In a way, though, they are – last year for the first time mobile traffic exceeded desktop traffic, reflecting the momentous shift that’s been happening in consumer browsing habits for some time now. Namely that we now use our mobiles for everything. Checking social media, browsing the news, shopping – our mobiles are never out of our hands.
And this is why brands with mobile optimised or responsive websites have been enjoying the spoils of higher traffic and increased conversion. A lot of companies are trailing behind when it comes to making their website pleasant and easy to use on mobile. Where does your website fall on the spectrum?
To help you make boost your mobile conversion rates, here are five ways to improve your mobile website.
First things first; is your website responsive, or do you have a mobile optimised version? If the answer to both of these questions is no, then don’t read the rest of this blogpost and get yourself a responsive website!
If you need help checking to see if your website is mobile friendly, visit Google’s Mobile-friendly test and enter the URL of the web page you need to test.
If you’re still relying on the desktop version of your site to carry you through, your conversions are likely to be suffering. The standard of mobile websites is so high these days that consumers have little to no patience with pinching, scrolling and squinting in order to just read content or perform an action. If your website acts this way, it’s likely to be slow to load and will also make you appear dated and old-fashioned in comparison to competitors.
We all have pretty high standards when it comes to mobile browsing these days, and will quickly lose interest and move on to something better if any process becomes too difficult or takes too long (our attention span is only getting shorter – we can only spend a few seconds on any one webpage now without giving up). Consider one click ordering and guest checkout options to encourage conversion.
Consumers will also be put off by payment forms which are too long. Keep questions rudimentary and also consider features such as a postcode finder and numerical calendar to make things as user-friendly as possible.
Put simply, you have a lot less space on a mobile screen than you do on a desktop, or even a tablet. There’s less room for distractions, such as pop-up ads or external links. Padding out your content with too many added extras will make your pages look cluttered and visually unappealing to a consumer.
In addition, if they’re too busy being distracted by ads and banners then they’re less likely to be doing that one thing you’ve brought them to your website to do: convert. Keep your mobile webpages as clean and simple as possible and only prioritise the most relevant content in order to see the highest conversion rates.

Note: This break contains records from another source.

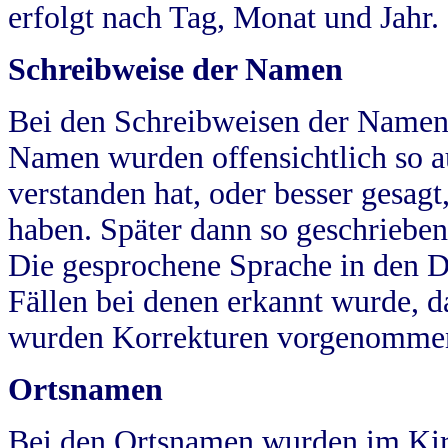
erfolgt nach Tag, Monat und Jahr.
Schreibweise der Namen
Bei den Schreibweisen der Namen
Namen wurden offensichtlich so a
verstanden hat, oder besser gesag
haben. Später dann so geschrieben
Die gesprochene Sprache in den Dö
Fällen bei denen erkannt wurde, da
wurden Korrekturen vorgenomme
Ortsnamen
Bei den Ortsnamen wurden im Kir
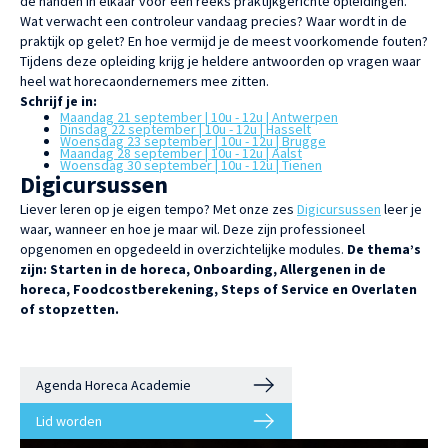
de handen in elkaar voor een reeks praktijkgerichte opleidingen.
Wat verwacht een controleur vandaag precies? Waar wordt in de
praktijk op gelet? En hoe vermijd je de meest voorkomende fouten?
Tijdens deze opleiding krijg je heldere antwoorden op vragen waar
heel wat horecaondernemers mee zitten.
Schrijf je in:
Maandag 21 september | 10u - 12u | Antwerpen
Dinsdag 22 september | 10u - 12u | Hasselt
Woensdag 23 september | 10u - 12u | Brugge
Maandag 28 september | 10u - 12u | Aalst
Woensdag 30 september | 10u - 12u | Tienen
Digicursussen
Liever leren op je eigen tempo? Met onze zes
Digicursussen
leer je
waar, wanneer en hoe je maar wil. Deze zijn professioneel
opgenomen en opgedeeld in overzichtelijke modules.
De thema’s
zijn: Starten in de horeca, Onboarding, Allergenen in de
horeca, Foodcostberekening, Steps of Service en Overlaten
of stopzetten.
Agenda Horeca Academie
Lid worden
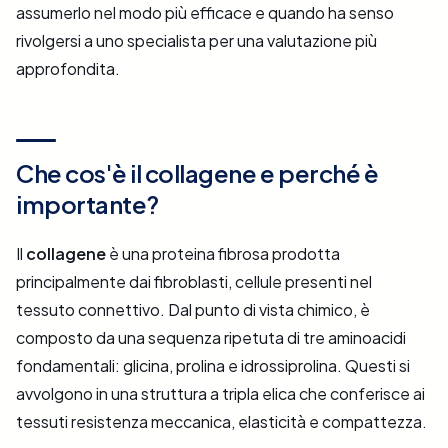
assumerlo nel modo più efficace e quando ha senso
rivolgersi a uno specialista per una valutazione più
approfondita.
Che cos'è il collagene e perché è
importante?
Il
collagene
è una proteina fibrosa prodotta
principalmente dai fibroblasti, cellule presenti nel
tessuto connettivo. Dal punto di vista chimico, è
composto da una sequenza ripetuta di tre aminoacidi
fondamentali: glicina, prolina e idrossiprolina. Questi si
avvolgono in una struttura a tripla elica che conferisce ai
tessuti resistenza meccanica, elasticità e compattezza.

Are you noticing a theme emerging here? To be successful on mobile, you basically need to serve up a cleaner, more streamlined and simplified version of your website.

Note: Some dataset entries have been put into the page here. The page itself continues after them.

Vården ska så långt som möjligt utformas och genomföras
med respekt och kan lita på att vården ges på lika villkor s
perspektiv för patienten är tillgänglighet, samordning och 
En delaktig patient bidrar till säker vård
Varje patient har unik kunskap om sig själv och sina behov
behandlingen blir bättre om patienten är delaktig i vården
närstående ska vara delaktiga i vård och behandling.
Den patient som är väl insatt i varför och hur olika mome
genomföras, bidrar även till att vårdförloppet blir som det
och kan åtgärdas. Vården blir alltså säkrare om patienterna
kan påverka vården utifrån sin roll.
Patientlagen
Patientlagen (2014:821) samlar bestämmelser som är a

For starters, your navigation menu should be collapsed to allow a user to expand it and explore their options with one tap. Secondly, present them with only the most essential layers of navigation to prevent confusion and the possibility that they’ll get lost in your website and leave out of frustration. Bring your product pages to the forefront and reduce the number of clicks it takes them to reach the checkout.
We’ll say it again – mobile screens are (comparatively) small! To make sure a user doesn’t miss anything, (remember, they’re likely to be commuting, watching TV or chatting away to a friend at the same time) make your calls to action as big and as inviting as possible.
Don’t be afraid to use large or colourful buttons to draw attention. There’s a dual reasoning behind making your calls to action even more prominent than on desktop – users also need to be able to click them easily with one tap. Too small, and we’re back to that pinching and scrolling issue which leads to nothing but frustration – and a failed conversion.